If cos x=−4/5, and π<x<3π2, what is sin(x+π/2)?
i really need help...
You sure do
perhaps you mean
If cos x=−4/5, and π<x<3π / 2, what is sin(x+π/2)?
so x is in quadrant 3, this is a 3,4, 5 right triangle with x = -4, y = -3
keep going counterclockwise 90 degrees (π/2 radians) more
You are now in quadrant 4 with x = 3 and y = -4
the sin is then -4/5
sin(x+π/2) = sinx cosπ/2 + cosx sinπ/2 = cosx
thank u!
hey obleck, how doi i use that in this:
If tan x=√3, and 180°<x<270°, what is sin(x−210°)?
or any other user...
To find the value of sin(x+π/2), we'll first determine sin(x) using the given information: cos(x) = -4/5.
We know that sin^2(x) + cos^2(x) = 1.
Since we have cos(x) = -4/5, we can find sin(x) using this equation:
sin^2(x) + (-4/5)^2 = 1
sin^2(x) + 16/25 = 1
sin^2(x) = 1 - 16/25
sin^2(x) = 9/25
Taking the square root of both sides, we have:
sin(x) = ± √(9/25)
sin(x) = ± 3/5
Since π < x < 3π/2, it means that x is within the third quadrant. In the third quadrant, both sin(x) and cos(x) are negative. Therefore, sin(x) = -3/5.
Now, to find sin(x+π/2), we need to substitute the value of sin(x) into the formula for sin(a + b):
sin(a + b) = sin(a) × cos(b) + cos(a) × sin(b)

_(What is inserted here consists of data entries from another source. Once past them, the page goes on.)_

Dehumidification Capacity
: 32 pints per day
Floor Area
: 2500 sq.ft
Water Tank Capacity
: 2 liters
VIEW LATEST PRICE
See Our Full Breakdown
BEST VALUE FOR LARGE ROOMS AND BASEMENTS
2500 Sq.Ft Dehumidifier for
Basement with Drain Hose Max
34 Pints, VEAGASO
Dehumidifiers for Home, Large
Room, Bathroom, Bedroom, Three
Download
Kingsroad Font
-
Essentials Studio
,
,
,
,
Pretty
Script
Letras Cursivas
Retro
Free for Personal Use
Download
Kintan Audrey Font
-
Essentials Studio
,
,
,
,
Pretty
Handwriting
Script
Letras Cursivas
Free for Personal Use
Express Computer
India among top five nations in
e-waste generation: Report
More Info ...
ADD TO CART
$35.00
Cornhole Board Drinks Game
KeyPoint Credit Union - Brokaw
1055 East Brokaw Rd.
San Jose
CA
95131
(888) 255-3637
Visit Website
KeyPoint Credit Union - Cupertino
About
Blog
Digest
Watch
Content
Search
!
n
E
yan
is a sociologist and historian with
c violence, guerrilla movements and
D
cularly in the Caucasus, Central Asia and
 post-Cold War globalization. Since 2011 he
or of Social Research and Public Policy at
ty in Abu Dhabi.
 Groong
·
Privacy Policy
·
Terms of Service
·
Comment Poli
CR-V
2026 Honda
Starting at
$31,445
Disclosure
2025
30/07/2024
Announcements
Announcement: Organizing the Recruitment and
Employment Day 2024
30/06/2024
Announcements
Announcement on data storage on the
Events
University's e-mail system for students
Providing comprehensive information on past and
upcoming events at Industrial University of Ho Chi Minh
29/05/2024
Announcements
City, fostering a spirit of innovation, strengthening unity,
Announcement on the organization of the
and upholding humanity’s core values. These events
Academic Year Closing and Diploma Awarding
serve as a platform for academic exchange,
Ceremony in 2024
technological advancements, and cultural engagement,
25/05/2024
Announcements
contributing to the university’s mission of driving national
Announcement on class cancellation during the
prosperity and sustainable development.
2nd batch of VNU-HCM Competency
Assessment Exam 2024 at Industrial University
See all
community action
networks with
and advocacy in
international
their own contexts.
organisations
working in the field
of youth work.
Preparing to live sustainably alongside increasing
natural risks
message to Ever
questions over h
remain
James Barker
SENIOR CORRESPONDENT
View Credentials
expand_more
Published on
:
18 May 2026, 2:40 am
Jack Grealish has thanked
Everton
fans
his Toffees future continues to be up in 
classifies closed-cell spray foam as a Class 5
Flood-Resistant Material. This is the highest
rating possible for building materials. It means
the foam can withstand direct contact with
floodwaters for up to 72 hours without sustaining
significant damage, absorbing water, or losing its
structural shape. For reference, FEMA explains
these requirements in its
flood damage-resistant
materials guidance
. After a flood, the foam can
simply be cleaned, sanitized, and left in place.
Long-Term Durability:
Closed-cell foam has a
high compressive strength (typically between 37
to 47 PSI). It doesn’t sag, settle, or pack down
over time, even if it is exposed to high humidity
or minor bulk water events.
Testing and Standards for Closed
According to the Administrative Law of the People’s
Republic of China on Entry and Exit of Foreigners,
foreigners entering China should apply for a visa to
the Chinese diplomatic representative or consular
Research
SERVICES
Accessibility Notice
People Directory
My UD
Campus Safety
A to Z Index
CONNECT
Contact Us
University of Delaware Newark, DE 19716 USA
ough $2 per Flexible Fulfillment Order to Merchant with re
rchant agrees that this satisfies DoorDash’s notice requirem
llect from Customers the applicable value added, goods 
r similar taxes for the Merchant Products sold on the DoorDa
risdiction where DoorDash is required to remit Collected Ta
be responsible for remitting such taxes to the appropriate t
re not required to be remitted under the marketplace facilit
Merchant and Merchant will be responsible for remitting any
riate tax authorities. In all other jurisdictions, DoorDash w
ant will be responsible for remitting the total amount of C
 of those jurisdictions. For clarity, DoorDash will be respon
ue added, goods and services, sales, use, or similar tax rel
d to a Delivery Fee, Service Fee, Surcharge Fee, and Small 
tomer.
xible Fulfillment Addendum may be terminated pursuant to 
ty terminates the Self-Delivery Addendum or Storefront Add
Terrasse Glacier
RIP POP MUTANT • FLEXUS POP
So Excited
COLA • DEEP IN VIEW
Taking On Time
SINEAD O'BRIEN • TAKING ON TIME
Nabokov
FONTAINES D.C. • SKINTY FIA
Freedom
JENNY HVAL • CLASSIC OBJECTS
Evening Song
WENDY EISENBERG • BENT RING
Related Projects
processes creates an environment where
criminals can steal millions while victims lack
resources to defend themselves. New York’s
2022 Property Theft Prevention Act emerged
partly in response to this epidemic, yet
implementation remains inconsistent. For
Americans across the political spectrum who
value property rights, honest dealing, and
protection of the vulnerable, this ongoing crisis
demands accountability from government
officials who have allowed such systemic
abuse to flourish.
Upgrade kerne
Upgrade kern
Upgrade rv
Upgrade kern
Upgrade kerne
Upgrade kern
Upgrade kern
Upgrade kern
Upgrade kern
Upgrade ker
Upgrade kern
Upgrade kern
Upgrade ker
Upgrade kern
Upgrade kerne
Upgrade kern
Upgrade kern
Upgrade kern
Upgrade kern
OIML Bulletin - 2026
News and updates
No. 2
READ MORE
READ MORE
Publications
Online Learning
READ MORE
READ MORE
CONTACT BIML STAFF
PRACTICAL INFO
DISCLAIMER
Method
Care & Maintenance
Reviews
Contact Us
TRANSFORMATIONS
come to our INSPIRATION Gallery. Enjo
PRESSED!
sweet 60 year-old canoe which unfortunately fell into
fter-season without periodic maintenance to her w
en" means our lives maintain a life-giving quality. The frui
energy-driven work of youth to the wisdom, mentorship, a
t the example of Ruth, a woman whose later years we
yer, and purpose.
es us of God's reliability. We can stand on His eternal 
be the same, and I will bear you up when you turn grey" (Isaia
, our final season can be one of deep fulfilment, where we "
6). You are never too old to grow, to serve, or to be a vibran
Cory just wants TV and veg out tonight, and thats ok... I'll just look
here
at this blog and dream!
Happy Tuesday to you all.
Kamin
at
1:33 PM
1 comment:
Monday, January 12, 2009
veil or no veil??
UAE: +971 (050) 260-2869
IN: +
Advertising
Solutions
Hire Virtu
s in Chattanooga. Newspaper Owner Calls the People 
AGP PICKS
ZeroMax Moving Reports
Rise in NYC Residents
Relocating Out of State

In this case, a = x and b = π/2:
sin(x + π/2) = sin(x) × cos(π/2) + cos(x) × sin(π/2)
cos(π/2) = 0 and sin(π/2) = 1; substituting these values and sin(x) = -3/5:
sin(x + π/2) = (-3/5) × 0 + (-4/5) × 1
sin(x + π/2) = 0 + (-4/5)
sin(x + π/2) = -4/5
Therefore, sin(x + π/2) equals -4/5.